I'm trying to implement a mapreduce-like method in Golang. My design is as follows:
Map workers pull items off a mapper input channel and output to a mapper output channel
The mapper output channel is then read by a single goroutine. This routine maintains a map of previously-seen key-value pairs. If the next item from the mapper output has a matching key, it sends both the new and old values with matching keys to a reduce-input channel.
- The reduce-input pipeline reduces two values to one key-value pair, and submits the result to the same map-output channel.
This leads to a circular dependency between the mapper output and the reduce input, and I now do not know how to signal that the mapper output is complete (and close the channel).
What is the best way of breaking this cyclic dependency or knowing when to close channels with such cyclical behavior?
The code below has a deadlock with the map output channel and the reduce input channel waiting on each other.
type MapFn func(input int) (int, int)
type ReduceFn func(a int, b int) int
type kvPair struct {
k int
v int
}
type reducePair struct {
k int
v1 int
v2 int
}
func MapReduce(mapFn MapFn, reduceFn ReduceFn, input []int, nMappers int, nReducers int) (map[int]int, error) {
inputMapChan := make(chan int, len(input))
outputMapChan := make(chan *kvPair, len(input))
reduceInputChan := make(chan *reducePair)

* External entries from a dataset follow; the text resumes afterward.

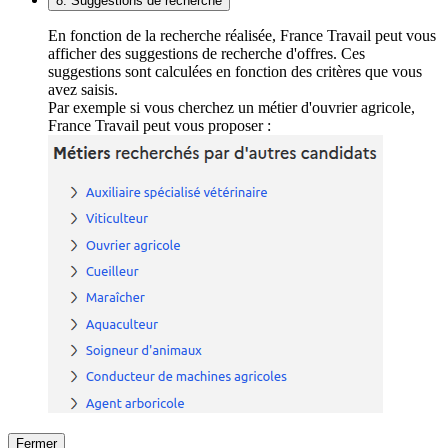
8. Suggestions de recherche
En fonction de la recherche réalisée, France Travail peut vous
afficher des suggestions de recherche d'offres. Ces
suggestions sont calculées en fonction des critères que vous
avez saisis.
Par exemple si vous cherchez un métier d'ouvrier agricole,
France Travail peut vous proposer :
Fermer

outputMapMap := make(map[int]int)
go func() {
for v := range input {
inputMapChan <- v
}
close(inputMapChan)
}()
for i := 0; i < nMappers; i++ {
go func() {
for v := range inputMapChan {
k, v := mapFn(v)
outputMapChan <- &kvPair{k, v}
}
}()
}
for i := 0; i < nReducers; i++ {
go func() {
for v := range reduceInputChan {
reduceValue := reduceFn(v.v1, v.v2)
outputMapChan <- &kvPair{v.k, reduceValue}
}
}()
}
for v := range outputMapChan {
key := v.k
value := v.v
other, ok := outputMapMap[key]
if ok {
delete(outputMapMap, key)
reduceInputChan <- &reducePair{key, value, other}
} else {
outputMapMap[key] = value
}
}
return outputMapMap, nil
}